**EXERCISE DETAILS**
Nothing in the data below may be left out; return all of it exactly.

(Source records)
·····

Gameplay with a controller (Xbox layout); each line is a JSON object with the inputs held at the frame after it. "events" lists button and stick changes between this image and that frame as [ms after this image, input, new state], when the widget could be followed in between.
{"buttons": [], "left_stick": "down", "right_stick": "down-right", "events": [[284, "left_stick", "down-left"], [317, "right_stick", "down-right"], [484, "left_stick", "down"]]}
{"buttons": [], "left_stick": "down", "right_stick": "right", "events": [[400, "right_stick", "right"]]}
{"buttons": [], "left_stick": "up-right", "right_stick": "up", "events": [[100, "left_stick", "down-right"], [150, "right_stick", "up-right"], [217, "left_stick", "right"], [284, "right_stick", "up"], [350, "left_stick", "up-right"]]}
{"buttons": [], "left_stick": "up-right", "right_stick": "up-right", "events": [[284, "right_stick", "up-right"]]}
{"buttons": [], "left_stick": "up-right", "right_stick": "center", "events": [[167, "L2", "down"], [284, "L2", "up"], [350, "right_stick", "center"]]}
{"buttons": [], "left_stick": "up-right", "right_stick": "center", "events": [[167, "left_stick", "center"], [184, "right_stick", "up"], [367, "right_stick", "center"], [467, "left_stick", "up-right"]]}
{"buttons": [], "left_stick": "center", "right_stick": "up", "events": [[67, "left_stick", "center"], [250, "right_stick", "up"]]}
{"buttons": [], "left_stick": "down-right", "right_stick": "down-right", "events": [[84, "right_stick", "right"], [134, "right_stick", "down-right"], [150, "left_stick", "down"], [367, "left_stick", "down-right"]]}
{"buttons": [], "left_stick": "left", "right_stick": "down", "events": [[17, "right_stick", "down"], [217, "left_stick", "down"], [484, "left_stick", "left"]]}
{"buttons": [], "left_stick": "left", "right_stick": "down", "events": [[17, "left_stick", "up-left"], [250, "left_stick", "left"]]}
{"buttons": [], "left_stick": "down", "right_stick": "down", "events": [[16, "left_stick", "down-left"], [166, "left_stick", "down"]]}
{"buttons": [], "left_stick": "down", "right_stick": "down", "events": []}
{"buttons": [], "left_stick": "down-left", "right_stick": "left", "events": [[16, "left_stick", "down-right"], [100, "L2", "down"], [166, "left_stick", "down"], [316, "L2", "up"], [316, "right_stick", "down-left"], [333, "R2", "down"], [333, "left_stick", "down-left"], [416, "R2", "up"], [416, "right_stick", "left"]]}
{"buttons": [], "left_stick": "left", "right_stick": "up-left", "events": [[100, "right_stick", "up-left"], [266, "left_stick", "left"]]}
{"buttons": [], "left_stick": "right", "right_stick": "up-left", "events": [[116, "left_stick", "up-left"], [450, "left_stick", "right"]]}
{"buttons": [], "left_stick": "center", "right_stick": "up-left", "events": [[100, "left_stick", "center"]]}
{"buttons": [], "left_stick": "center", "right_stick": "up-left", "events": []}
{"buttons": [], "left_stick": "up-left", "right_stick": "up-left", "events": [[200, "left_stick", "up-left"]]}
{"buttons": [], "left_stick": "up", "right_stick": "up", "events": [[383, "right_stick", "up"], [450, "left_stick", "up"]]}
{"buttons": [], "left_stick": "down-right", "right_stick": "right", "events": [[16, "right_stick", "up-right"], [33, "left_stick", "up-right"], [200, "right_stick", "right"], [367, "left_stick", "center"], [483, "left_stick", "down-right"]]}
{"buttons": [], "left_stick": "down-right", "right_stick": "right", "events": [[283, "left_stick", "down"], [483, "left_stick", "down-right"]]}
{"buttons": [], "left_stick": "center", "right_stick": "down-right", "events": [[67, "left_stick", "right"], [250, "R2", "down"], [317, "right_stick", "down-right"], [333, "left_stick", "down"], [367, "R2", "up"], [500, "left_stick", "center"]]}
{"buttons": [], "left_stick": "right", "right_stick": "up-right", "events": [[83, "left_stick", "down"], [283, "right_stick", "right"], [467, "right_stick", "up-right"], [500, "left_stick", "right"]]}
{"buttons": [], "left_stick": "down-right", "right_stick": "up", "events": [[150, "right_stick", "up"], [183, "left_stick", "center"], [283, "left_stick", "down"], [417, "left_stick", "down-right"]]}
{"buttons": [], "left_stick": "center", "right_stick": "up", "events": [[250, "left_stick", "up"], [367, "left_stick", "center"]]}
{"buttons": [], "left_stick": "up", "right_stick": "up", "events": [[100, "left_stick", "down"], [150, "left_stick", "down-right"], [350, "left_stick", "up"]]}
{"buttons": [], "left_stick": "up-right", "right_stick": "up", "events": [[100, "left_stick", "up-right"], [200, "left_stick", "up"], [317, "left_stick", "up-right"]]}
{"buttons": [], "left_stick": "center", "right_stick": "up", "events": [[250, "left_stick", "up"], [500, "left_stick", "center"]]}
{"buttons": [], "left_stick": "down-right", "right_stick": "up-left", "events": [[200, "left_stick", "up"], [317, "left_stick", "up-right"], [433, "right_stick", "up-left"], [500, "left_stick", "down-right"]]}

·····

**ANSWER TO THE EXERCISE**
Gameplay with a controller (Xbox layout); each line is a JSON object with the inputs held at the frame after it. "events" lists button and stick changes between this image and that frame as [ms after this image, input, new state], when the widget could be followed in between.
{"buttons": [], "left_stick": "down", "right_stick": "down-right", "events": [[284, "left_stick", "down-left"], [317, "right_stick", "down-right"], [484, "left_stick", "down"]]}
{"buttons": [], "left_stick": "down", "right_stick": "right", "events": [[400, "right_stick", "right"]]}
{"buttons": [], "left_stick": "up-right", "right_stick": "up", "events": [[100, "left_stick", "down-right"], [150, "right_stick", "up-right"], [217, "left_stick", "right"], [284, "right_stick", "up"], [350, "left_stick", "up-right"]]}
{"buttons": [], "left_stick": "up-right", "right_stick": "up-right", "events": [[284, "right_stick", "up-right"]]}
{"buttons": [], "left_stick": "up-right", "right_stick": "center", "events": [[167, "L2", "down"], [284, "L2", "up"], [350, "right_stick", "center"]]}
{"buttons": [], "left_stick": "up-right", "right_stick": "center", "events": [[167, "left_stick", "center"], [184, "right_stick", "up"], [367, "right_stick", "center"], [467, "left_stick", "up-right"]]}
{"buttons": [], "left_stick": "center", "right_stick": "up", "events": [[67, "left_stick", "center"], [250, "right_stick", "up"]]}
{"buttons": [], "left_stick": "down-right", "right_stick": "down-right", "events": [[84, "right_stick", "right"], [134, "right_stick", "down-right"], [150, "left_stick", "down"], [367, "left_stick", "down-right"]]}
{"buttons": [], "left_stick": "left", "right_stick": "down", "events": [[17, "right_stick", "down"], [217, "left_stick", "down"], [484, "left_stick", "left"]]}
{"buttons": [], "left_stick": "left", "right_stick": "down", "events": [[17, "left_stick", "up-left"], [250, "left_stick", "left"]]}
{"buttons": [], "left_stick": "down", "right_stick": "down", "events": [[16, "left_stick", "down-left"], [166, "left_stick", "down"]]}
{"buttons": [], "left_stick": "down", "right_stick": "down", "events": []}
{"buttons": [], "left_stick": "down-left", "right_stick": "left", "events": [[16, "left_stick", "down-right"], [100, "L2", "down"], [166, "left_stick", "down"], [316, "L2", "up"], [316, "right_stick", "down-left"], [333, "R2", "down"], [333, "left_stick", "down-left"], [416, "R2", "up"], [416, "right_stick", "left"]]}
{"buttons": [], "left_stick": "left", "right_stick": "up-left", "events": [[100, "right_stick", "up-left"], [266, "left_stick", "left"]]}
{"buttons": [], "left_stick": "right", "right_stick": "up-left", "events": [[116, "left_stick", "up-left"], [450, "left_stick", "right"]]}
{"buttons": [], "left_stick": "center", "right_stick": "up-left", "events": [[100, "left_stick", "center"]]}
{"buttons": [], "left_stick": "center", "right_stick": "up-left", "events": []}
{"buttons": [], "left_stick": "up-left", "right_stick": "up-left", "events": [[200, "left_stick", "up-left"]]}
{"buttons": [], "left_stick": "up", "right_stick": "up", "events": [[383, "right_stick", "up"], [450, "left_stick", "up"]]}
{"buttons": [], "left_stick": "down-right", "right_stick": "right", "events": [[16, "right_stick", "up-right"], [33, "left_stick", "up-right"], [200, "right_stick", "right"], [367, "left_stick", "center"], [483, "left_stick", "down-right"]]}
{"buttons": [], "left_stick": "down-right", "right_stick": "right", "events": [[283, "left_stick", "down"], [483, "left_stick", "down-right"]]}
{"buttons": [], "left_stick": "center", "right_stick": "down-right", "events": [[67, "left_stick", "right"], [250, "R2", "down"], [317, "right_stick", "down-right"], [333, "left_stick", "down"], [367, "R2", "up"], [500, "left_stick", "center"]]}
{"buttons": [], "left_stick": "right", "right_stick": "up-right", "events": [[83, "left_stick", "down"], [283, "right_stick", "right"], [467, "right_stick", "up-right"], [500, "left_stick", "right"]]}
{"buttons": [], "left_stick": "down-right", "right_stick": "up", "events": [[150, "right_stick", "up"], [183, "left_stick", "center"], [283, "left_stick", "down"], [417, "left_stick", "down-right"]]}
{"buttons": [], "left_stick": "center", "right_stick": "up", "events": [[250, "left_stick", "up"], [367, "left_stick", "center"]]}
{"buttons": [], "left_stick": "up", "right_stick": "up", "events": [[100, "left_stick", "down"], [150, "left_stick", "down-right"], [350, "left_stick", "up"]]}
{"buttons": [], "left_stick": "up-right", "right_stick": "up", "events": [[100, "left_stick", "up-right"], [200, "left_stick", "up"], [317, "left_stick", "up-right"]]}
{"buttons": [], "left_stick": "center", "right_stick": "up", "events": [[250, "left_stick", "up"], [500, "left_stick", "center"]]}
{"buttons": [], "left_stick": "down-right", "right_stick": "up-left", "events": [[200, "left_stick", "up"], [317, "left_stick", "up-right"], [433, "right_stick", "up-left"], [500, "left_stick", "down-right"]]}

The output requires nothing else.